(Information supplied begins)

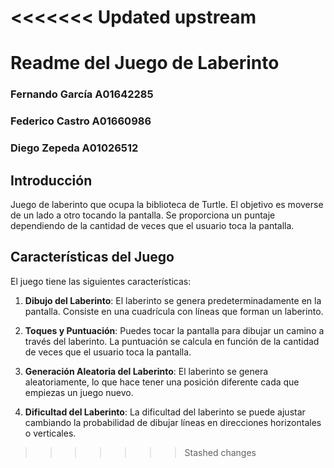 <<<<<<< Updated upstream
=======
# Readme del Juego de Laberinto
### Fernando García A01642285
### Federico Castro A01660986
### Diego Zepeda A01026512

## Introducción
Juego de laberinto que ocupa la biblioteca de Turtle. El objetivo es moverse de un lado a otro tocando la pantalla. Se proporciona un puntaje dependiendo de la cantidad de veces que el usuario toca la pantalla.


## Características del Juego
El juego tiene las siguientes características:

1. **Dibujo del Laberinto**: El laberinto se genera predeterminadamente en la pantalla. Consiste en una cuadrícula con líneas que forman un laberinto.

2. **Toques y Puntuación**: Puedes tocar la pantalla para dibujar un camino a través del laberinto. La puntuación se calcula en función de la cantidad de veces que el usuario toca la pantalla.

3. **Generación Aleatoria del Laberinto**: El laberinto se genera aleatoriamente, lo que hace tener una posición diferente cada que empiezas un juego nuevo.

4. **Dificultad del Laberinto**: La dificultad del laberinto se puede ajustar cambiando la probabilidad de dibujar líneas en direcciones horizontales o verticales.


>>>>>>> Stashed changes
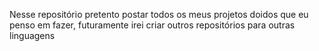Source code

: Nesse repositório pretento postar todos os meus projetos doidos que eu penso em fazer, futuramente irei criar outros repositórios para outras linguagens
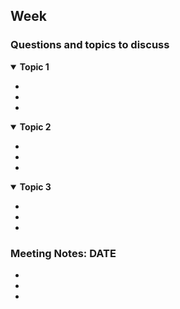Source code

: 
## Week #

### Questions and topics to discuss

<details open><summary><strong>Topic 1</strong></summary>

* 
* 
* 

</details>


<details open><summary><strong>Topic 2</strong></summary>

* 
* 
* 

</details>


<details open><summary><strong>Topic 3</strong></summary>

* 
* 
* 

</details>


### Meeting Notes: DATE

* 
* 
* 


</details>

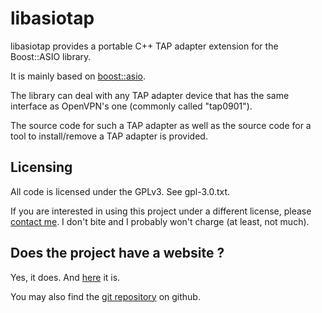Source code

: libasiotap
==========

libasiotap provides a portable C++ TAP adapter extension for the Boost::ASIO library.

It is mainly based on [boost::asio](http://www.boost.org/doc/libs/1_47_0/doc/html/boost_asio.html).

The library can deal with any TAP adapter device that has the same interface as OpenVPN's one (commonly called "tap0901").

The source code for such a TAP adapter as well as the source code for a tool to install/remove a TAP adapter is provided.

Licensing
---------

All code is licensed under the GPLv3. See gpl-3.0.txt.

If you are interested in using this project under a different license, please [contact me](mailto:julien.kauffmann__AT__freelan.org). I don't bite and I probably won't charge (at least, not much).

Does the project have a website ?
---------------------------------

Yes, it does. And [here](http://www.freelan.org) it is. 

You may also find the [git repository](https://github.com/freelan-developers/libasiotap) on github.
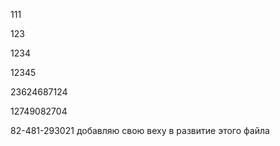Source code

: 111

123

1234

12345

23624687124

12749082704

82-481-293021
добавляю свою веху в развитие этого файла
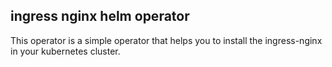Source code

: ## ingress nginx helm operator

This operator is a simple operator that helps you to install the ingress-nginx in your kubernetes cluster.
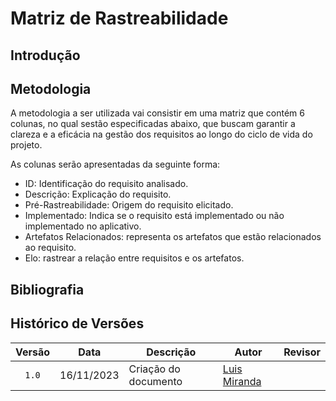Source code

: # Matriz de Rastreabilidade

## Introdução 

## Metodologia
A metodologia a ser utilizada vai consistir em uma matriz que contém 6 colunas, no qual sestão especificadas abaixo, que buscam garantir a clareza e a eficácia na gestão dos requisitos ao longo do ciclo de vida do projeto. 

As colunas serão apresentadas da seguinte forma:

* ID: Identificação do requisito analisado.
* Descrição: Explicação do requisito.
* Pré-Rastreabilidade: Origem do requisito elicitado.
* Implementado: Indica se o requisito está implementado ou não implementado no aplicativo.
* Artefatos Relacionados: representa os artefatos que estão relacionados ao requisito.
* Elo: rastrear a relação entre requisitos e os artefatos.

## Bibliografia

## Histórico de Versões
|Versão|Data|Descrição|Autor|Revisor|
|:----:|----|---------|-----|:-------:|
|`1.0`|16/11/2023|Criação do documento|[Luis Miranda](https://github.com/LuisMiranda10) | | 
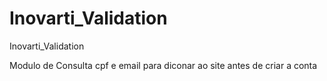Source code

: Inovarti_Validation
===================

Inovarti_Validation


Modulo de Consulta cpf e email para diconar ao site antes de criar a conta
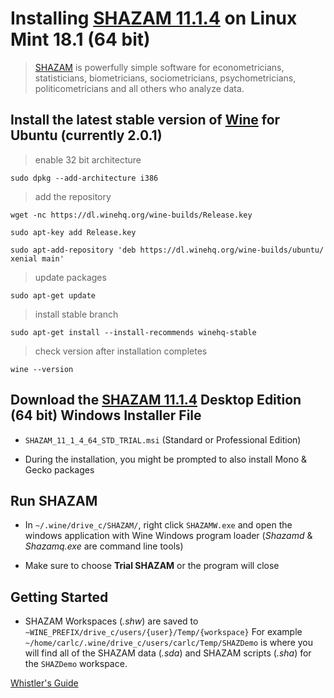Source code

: # Installing [SHAZAM 11.1.4](http://www.econometrics.com/download/) on Linux Mint 18.1 (64 bit)

> [SHAZAM](http://www.econometrics.com/) is powerfully simple software for econometricians, statisticians, biometricians, sociometricians, psychometricians, politicometricians and all others who analyze data.

## Install the latest stable version of [Wine](https://wiki.winehq.org/Ubuntu) for Ubuntu (currently 2.0.1)

> enable 32 bit architecture

`sudo dpkg --add-architecture i386`

> add the repository

`wget -nc https://dl.winehq.org/wine-builds/Release.key`

`sudo apt-key add Release.key`

`sudo apt-add-repository 'deb https://dl.winehq.org/wine-builds/ubuntu/ xenial main'`

> update packages

`sudo apt-get update`

> install stable branch

`sudo apt-get install --install-recommends winehq-stable`

> check version after installation completes

`wine --version`

##  Download the [SHAZAM 11.1.4](http://www.econometrics.com/download/) Desktop Edition (64 bit) Windows Installer File

* `SHAZAM_11_1_4_64_STD_TRIAL.msi` (Standard or Professional Edition)

* During the installation, you might be prompted to also install Mono & Gecko packages

## Run SHAZAM

* In `~/.wine/drive_c/SHAZAM/`, right click `SHAZAMW.exe` and open the windows application with Wine Windows program loader (*Shazamd* & *Shazamq.exe* are command line tools)

* Make sure to choose **Trial SHAZAM** or the program will close

## Getting Started

* SHAZAM Workspaces (*.shw*) are saved to `~WINE_PREFIX/drive_c/users/{user}/Temp/{workspace}`
For example `~/home/carlc/.wine/drive_c/users/carlc/Temp/SHAZDemo` is where you will find all of the SHAZAM data (*.sda*) and SHAZAM scripts (*.sha*) for the `SHAZDemo` workspace.

[Whistler's Guide](http://www.econometrics.com/intro/)
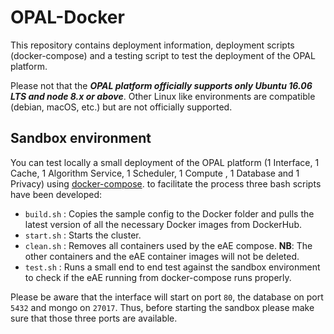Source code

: # OPAL-Docker

This repository contains deployment information, deployment scripts (docker-compose) and a testing script to test the deployment of the OPAL platform.

Please not that the **_OPAL platform officially supports only Ubuntu 16.06 LTS and node 8.x or above_**. Other Linux like environments are compatible (debian, macOS, etc.) but are not officially supported. 

## Sandbox environment

You can test locally a small deployment of the OPAL platform (1 Interface, 1 Cache, 1 Algorithm Service, 1 Scheduler, 1 Compute , 1 Database and 1 Privacy) using [docker-compose](https://docs.docker.com/compose/).
to facilitate the process three bash scripts have been developed: 
  * `build.sh` : Copies the sample config to the Docker folder and pulls the latest version of all the necessary Docker images from DockerHub.
  * `start.sh` : Starts the cluster.
  * `clean.sh` : Removes all containers used by the eAE compose. **NB**: The other containers and the eAE container images will not be deleted. 
  * `test.sh` : Runs a small end to end test against the sandbox environment to check if the eAE running from docker-compose runs properly.

Please be aware that the interface will start on port `80`, the database on port `5432` and mongo on `27017`. Thus, before starting the sandbox please make sure that those three ports are available.
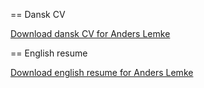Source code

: == Dansk CV

[Download dansk CV for Anders Lemke](https://github.com/anderslemke/cv/blob/master/cv.pdf?raw=true)

== English resume

[Download english resume for Anders Lemke](https://github.com/anderslemke/cv/blob/master/cv.en.pdf?raw=true)
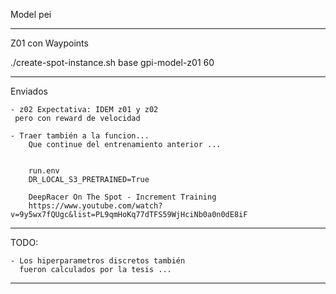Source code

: Model pei

-----------------------
Z01 con Waypoints


 ./create-spot-instance.sh base gpi-model-z01 60


-----------------------
Enviados 

    - z02 Expectativa: IDEM z01 y z02
     pero con reward de velocidad  
        
    - Traer también a la funcion...
        Que continue del entrenamiento anterior ... 


        run.env
        DR_LOCAL_S3_PRETRAINED=True

        DeepRacer On The Spot - Increment Training
        https://www.youtube.com/watch?v=9y5wx7fQUgc&list=PL9qmHoKq77dTFS59WjHciNb0a0n0dE8iF

_____________________________
TODO:

    - Los hiperparametros discretos también 
      fueron calculados por la tesis ... 
_____________________________
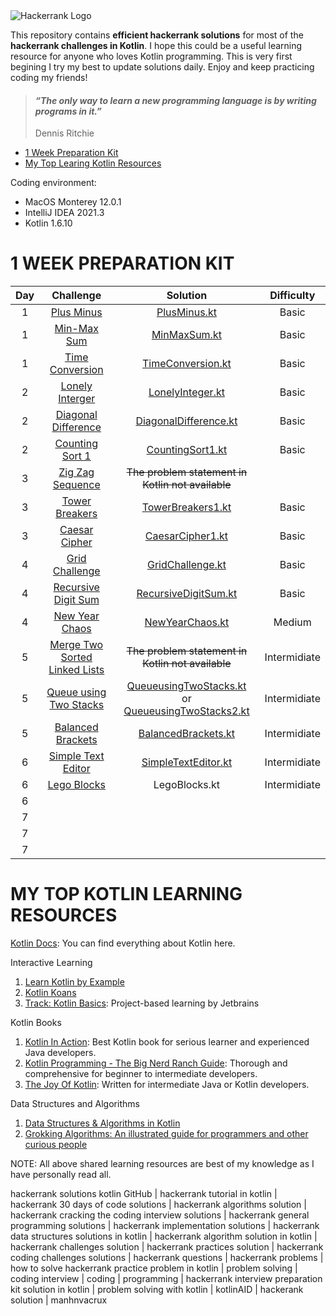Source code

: <img src="https://s.cystack.net/resource/home/content/19111438/hackerrank-1024x585.png" alt="Hackerrank Logo">

This repository contains <b>efficient hackerrank solutions</b> for most of the <b>hackerrank challenges in Kotlin</b>. I hope this could be a useful learning resource for anyone who loves Kotlin programming. This is very first begining I try my best to update solutions daily. Enjoy and keep practicing coding my friends!

> #### ***“The only way to learn a new programming language is by writing programs in it.”***
>
> Dennis Ritchie

* [1 Week Preparation Kit](#1-WEEK-PREPARATION-KIT)
* [My Top Learing Kotlin Resources](#MY-TOP-KOTLIN-LEARNING-RESOURCES)

Coding environment:
- MacOS Monterey 12.0.1
- IntelliJ IDEA 2021.3
- Kotlin 1.6.10

# 1 WEEK PREPARATION KIT

| Day  |                          Challenge                           |                           Solution                           |  Difficulty  |
| :--: | :----------------------------------------------------------: | :----------------------------------------------------------: | :----------: |
|  1   | [Plus Minus](https://www.hackerrank.com/challenges/one-week-preparation-kit-plus-minus/) | [PlusMinus.kt ](https://github.com/manhnvacrux/kotlin-hackerrank-solutions/blob/master/src/main/kotlin/one_week_reparation_kit/day_01/PlusMinus.kt) |    Basic     |
|  1   | [Min-Max Sum](https://www.hackerrank.com/challenges/one-week-preparation-kit-mini-max-sum) | [MinMaxSum.kt ](https://github.com/manhnvacrux/kotlin-hackerrank-solutions/blob/master/src/main/kotlin/one_week_reparation_kit/day_01/MiniMaxSum.kt) |    Basic     |
|  1   | [Time Conversion](https://www.hackerrank.com/challenges/one-week-preparation-kit-time-conversion) | [TimeConversion.kt ](https://github.com/manhnvacrux/kotlin-hackerrank-solutions/blob/master/src/main/kotlin/one_week_reparation_kit/day_01/TimeConversion.kt) |    Basic     |
|  2   | [Lonely Interger](https://www.hackerrank.com/challenges/one-week-preparation-kit-lonely-integer) | [LonelyInteger.kt](https://github.com/manhnvacrux/kotlin-hackerrank-solutions/blob/master/src/main/kotlin/one_week_reparation_kit/day_02/LonelyInteger.kt) |    Basic     |
|  2   | [Diagonal Difference](https://www.hackerrank.com/challenges/one-week-preparation-kit-diagonal-difference) | [DiagonalDifference.kt](https://github.com/manhnvacrux/kotlin-hackerrank-solutions/blob/master/src/main/kotlin/one_week_reparation_kit/day_02/DiagonalDifference.kt) |    Basic     |
|  2   | [Counting Sort 1](https://www.hackerrank.com/challenges/one-week-preparation-kit-countingsort1) | [CountingSort1.kt](https://github.com/manhnvacrux/kotlin-hackerrank-solutions/blob/master/src/main/kotlin/one_week_reparation_kit/day_02/CountingSort1.kt) |    Basic     |
|  3   | [Zig Zag Sequence](https://www.hackerrank.com/challenges/one-week-preparation-kit-zig-zag-sequence) |      ~~The problem statement in Kotlin not available~~       |              |
|  3   | [Tower Breakers](https://www.hackerrank.com/challenges/one-week-preparation-kit-tower-breakers-1) | [TowerBreakers1.kt](https://github.com/manhnvacrux/kotlin-hackerrank-solutions/blob/master/src/main/kotlin/one_week_reparation_kit/day_03/TowerBreakers1.kt) |    Basic     |
|  3   | [Caesar Cipher](https://www.hackerrank.com/challenges/one-week-preparation-kit-caesar-cipher-1) | [CaesarCipher1.kt](https://github.com/manhnvacrux/kotlin-hackerrank-solutions/blob/master/src/main/kotlin/one_week_reparation_kit/day_03/CaesarCipher1.kt) |    Basic     |
|  4   | [Grid Challenge](https://www.hackerrank.com/challenges/one-week-preparation-kit-grid-challenge) | [GridChallenge.kt](https://github.com/manhnvacrux/kotlin-hackerrank-solutions/blob/master/src/main/kotlin/one_week_reparation_kit/day_04/GridChallenge.kt) |    Basic     |
|  4   | [Recursive Digit Sum](https://www.hackerrank.com/challenges/one-week-preparation-kit-recursive-digit-sum) | [RecursiveDigitSum.kt](https://github.com/manhnvacrux/kotlin-hackerrank-solutions/blob/master/src/main/kotlin/one_week_reparation_kit/day_04/RecursiveDigitSum.kt) |    Basic     |
|  4   | [New Year Chaos](https://www.hackerrank.com/challenges/one-week-preparation-kit-new-year-chaos) | [NewYearChaos.kt](https://github.com/manhnvacrux/kotlin-hackerrank-solutions/blob/master/src/main/kotlin/one_week_reparation_kit/day_04/NewYearChaos.kt) |    Medium    |
|  5   | [Merge Two Sorted Linked Lists](https://www.hackerrank.com/challenges/one-week-preparation-kit-merge-two-sorted-linked-lists) |      ~~The problem statement in Kotlin not available~~       | Intermidiate |
|  5   | [Queue using Two Stacks](https://www.hackerrank.com/challenges/one-week-preparation-kit-queue-using-two-stacks) | [QueueusingTwoStacks.kt](https://github.com/manhnvacrux/kotlin-hackerrank-solutions/blob/master/src/main/kotlin/one_week_reparation_kit/day_05/QueueusingTwoStacks.kt)<br />or [QueueusingTwoStacks2.kt](https://github.com/manhnvacrux/kotlin-hackerrank-solutions/blob/master/src/main/kotlin/one_week_reparation_kit/day_05/QueueusingTwoStacks2.kt) | Intermidiate |
|  5   | [Balanced Brackets](https://www.hackerrank.com/challenges/one-week-preparation-kit-balanced-brackets) | [BalancedBrackets.kt](https://github.com/manhnvacrux/kotlin-hackerrank-solutions/blob/master/src/main/kotlin/one_week_reparation_kit/day_05/BalancedBrackets.kt) | Intermidiate |
|  6   | [Simple Text Editor](https://www.hackerrank.com/challenges/one-week-preparation-kit-simple-text-editor) | [SimpleTextEditor.kt](https://github.com/manhnvacrux/kotlin-hackerrank-solutions/blob/master/src/main/kotlin/one_week_reparation_kit/day_06/SimpleTextEditor.kt) | Intermidiate |
|  6   | [Lego Blocks](https://www.hackerrank.com/challenges/one-week-preparation-kit-lego-blocks) |                        LegoBlocks.kt                         | Intermidiate |
|  6   |                                                              |                                                              |              |
|  7   |                                                              |                                                              |              |
|  7   |                                                              |                                                              |              |
|  7   |                                                              |                                                              |              |

# MY TOP KOTLIN LEARNING RESOURCES

[Kotlin Docs](https://kotlinlang.org/docs/home.html): You can find everything about Kotlin here.

Interactive Learning

1. [Learn Kotlin by Example](https://play.kotlinlang.org/byExample/overview)
2. [Kotlin Koans](https://play.kotlinlang.org/koans/overview)
3. [Track: Kotlin Basics]( https://hyperskill.org/tracks/18): Project-based learning by Jetbrains

 Kotlin Books

1. [Kotlin In Action](https://www.manning.com/books/kotlin-in-action): Best Kotlin book for serious learner and experienced Java developers.
2. [Kotlin Programming - The Big Nerd Ranch Guide](https://www.amazon.com/Kotlin-Programming-Nerd-Ranch-Guide/dp/0135161630): Thorough and comprehensive for beginner to intermediate developers.
3. [The Joy Of Kotlin](https://www.manning.com/books/the-joy-of-kotlin): Written for intermediate Java or Kotlin developers.

Data Structures and Algorithms

1. [Data Structures & Algorithms in Kotlin](https://www.raywenderlich.com/books/data-structures-algorithms-in-kotlin)
2. [Grokking Algorithms: An illustrated guide for programmers and other curious people](https://www.amazon.in/Grokking-Algorithms-illustrated-programmers-curious-ebook/dp/B09781V6F7/)

NOTE: All above shared learning resources are best of my knowledge as I have personally read all.

hackerrank solutions kotlin GitHub | hackerrank tutorial in kotlin | hackerrank 30 days of code solutions | hackerrank algorithms solution | hackerrank cracking the coding interview solutions | hackerrank general programming solutions | hackerrank implementation solutions | hackerrank data structures solutions in kotlin | hackerrank algorithm solution in kotlin | hackerrank challenges solution | hackerrank practices solution | hackerrank coding challenges solutions | hackerrank questions | hackerrank problems | how to solve hackerrank practice problem in kotlin | problem solving | coding interview | coding | programming | hackerrank interview preparation kit solution in kotlin | problem solving with kotlin | kotlinAID | hackerank solution | manhnvacrux
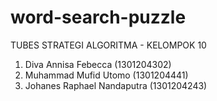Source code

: # word-search-puzzle

TUBES STRATEGI ALGORITMA - KELOMPOK 10
1. Diva Annisa Febecca (1301204302)
2. Muhammad Mufid Utomo (1301204441)
3. Johanes Raphael Nandaputra	(1301204243)
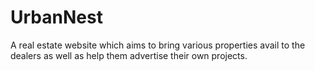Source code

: # UrbanNest

A real estate website which aims to bring various properties avail to the dealers as well as help them advertise their own projects.
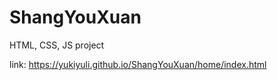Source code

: # ShangYouXuan
HTML, CSS, JS project

link: https://yukiyuli.github.io/ShangYouXuan/home/index.html
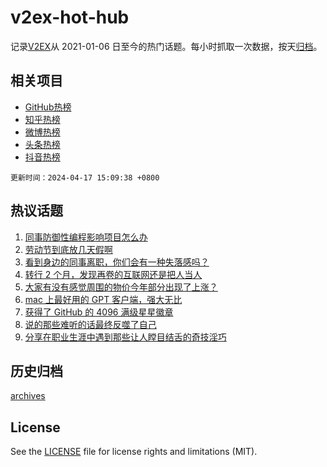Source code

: # v2ex-hot-hub

 记录[V2EX](https://www.v2ex.com/)从 2021-01-06 日至今的热门话题。每小时抓取一次数据，按天[归档](archives)。
 
 ## 相关项目

- [GitHub热榜](https://github.com/lonnyzhang423/github-hot-hub)
- [知乎热榜](https://github.com/lonnyzhang423/zhihu-hot-hub)
- [微博热榜](https://github.com/lonnyzhang423/weibo-hot-hub)
- [头条热榜](https://github.com/lonnyzhang423/toutiao-hot-hub)
- [抖音热榜](https://github.com/lonnyzhang423/douyin-hot-hub)


 `更新时间：2024-04-17 15:09:38 +0800`

## 热议话题

1. [同事防御性编程影响项目怎么办](https://www.v2ex.com/t/1033145)
1. [劳动节到底放几天假啊](https://www.v2ex.com/t/1033141)
1. [看到身边的同事离职，你们会有一种失落感吗？](https://www.v2ex.com/t/1032978)
1. [转行 2 个月，发现再卷的互联网还是把人当人](https://www.v2ex.com/t/1033104)
1. [大家有没有感觉周围的物价今年部分出现了上涨？](https://www.v2ex.com/t/1033164)
1. [mac 上最好用的 GPT 客户端，强大无比](https://www.v2ex.com/t/1032991)
1. [获得了 GitHub 的 4096 满级星星徽章](https://www.v2ex.com/t/1033068)
1. [说的那些难听的话最终反噬了自己](https://www.v2ex.com/t/1033117)
1. [分享在职业生涯中遇到那些让人瞠目结舌的奇技淫巧](https://www.v2ex.com/t/1033147)

## 历史归档

[archives](archives)

## License

See the [LICENSE](LICENSE) file for license rights and limitations (MIT).
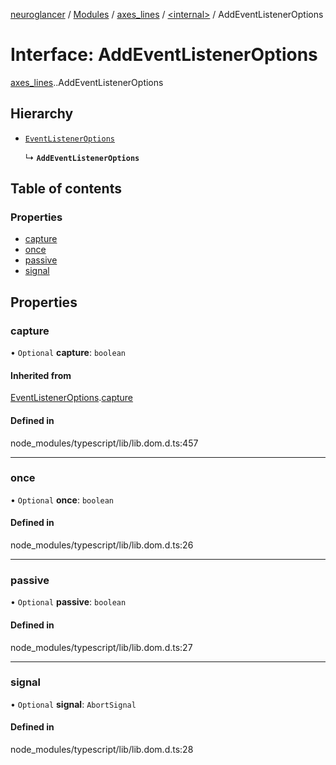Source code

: [neuroglancer](../README.md) / [Modules](../modules.md) / [axes\_lines](../modules/axes_lines.md) / [<internal\>](../modules/axes_lines._internal_.md) / AddEventListenerOptions

# Interface: AddEventListenerOptions

[axes_lines](../modules/axes_lines.md).[<internal>](../modules/axes_lines._internal_.md).AddEventListenerOptions

## Hierarchy

- [`EventListenerOptions`](axes_lines._internal_.EventListenerOptions.md)

  ↳ **`AddEventListenerOptions`**

## Table of contents

### Properties

- [capture](axes_lines._internal_.AddEventListenerOptions.md#capture)
- [once](axes_lines._internal_.AddEventListenerOptions.md#once)
- [passive](axes_lines._internal_.AddEventListenerOptions.md#passive)
- [signal](axes_lines._internal_.AddEventListenerOptions.md#signal)

## Properties

### capture

• `Optional` **capture**: `boolean`

#### Inherited from

[EventListenerOptions](axes_lines._internal_.EventListenerOptions.md).[capture](axes_lines._internal_.EventListenerOptions.md#capture)

#### Defined in

node_modules/typescript/lib/lib.dom.d.ts:457

___

### once

• `Optional` **once**: `boolean`

#### Defined in

node_modules/typescript/lib/lib.dom.d.ts:26

___

### passive

• `Optional` **passive**: `boolean`

#### Defined in

node_modules/typescript/lib/lib.dom.d.ts:27

___

### signal

• `Optional` **signal**: `AbortSignal`

#### Defined in

node_modules/typescript/lib/lib.dom.d.ts:28
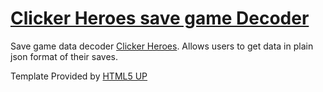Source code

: # [Clicker Heroes save game Decoder](http://chlist.github.io/decoder)

Save game data decoder [Clicker Heroes](http://www.clickerheroes.com).
Allows users to get data in plain json format of their saves.

Template Provided by [HTML5 UP](http://html5up.net/)
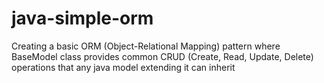 # java-simple-orm
 Creating a basic ORM (Object-Relational Mapping) pattern where BaseModel class provides common CRUD (Create, Read, Update, Delete) operations that any java model extending it can inherit
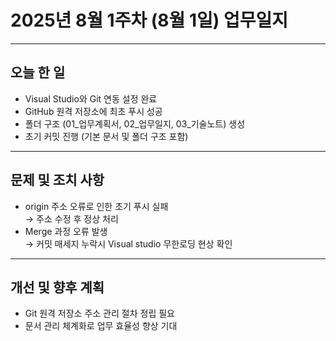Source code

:# 2025년 8월 1주차 (8월 1일) 업무일지

---

## 오늘 한 일
- Visual Studio와 Git 연동 설정 완료  
- GitHub 원격 저장소에 최초 푸시 성공  
- 폴더 구조 (01_업무계획서, 02_업무일지, 03_기술노트) 생성  
- 초기 커밋 진행 (기본 문서 및 폴더 구조 포함)

---

## 문제 및 조치 사항
- origin 주소 오류로 인한 초기 푸시 실패  
  → 주소 수정 후 정상 처리  
- Merge 과정 오류 발생  
  → 커밋 매세지 누락시 Visual studio 무한로딩 현상 확인

---

## 개선 및 향후 계획
- Git 원격 저장소 주소 관리 절차 정립 필요  
- 문서 관리 체계화로 업무 효율성 향상 기대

(Information supplied ends)

§ **What you are asked to do**
Set down exactly the lines beginning at the one that holds "## 문제 및 조치 사항" and ending with the last line of the data.

§ **Your solution**
## 문제 및 조치 사항
- origin 주소 오류로 인한 초기 푸시 실패  
  → 주소 수정 후 정상 처리  
- Merge 과정 오류 발생  
  → 커밋 매세지 누락시 Visual studio 무한로딩 현상 확인

---

## 개선 및 향후 계획
- Git 원격 저장소 주소 관리 절차 정립 필요  
- 문서 관리 체계화로 업무 효율성 향상 기대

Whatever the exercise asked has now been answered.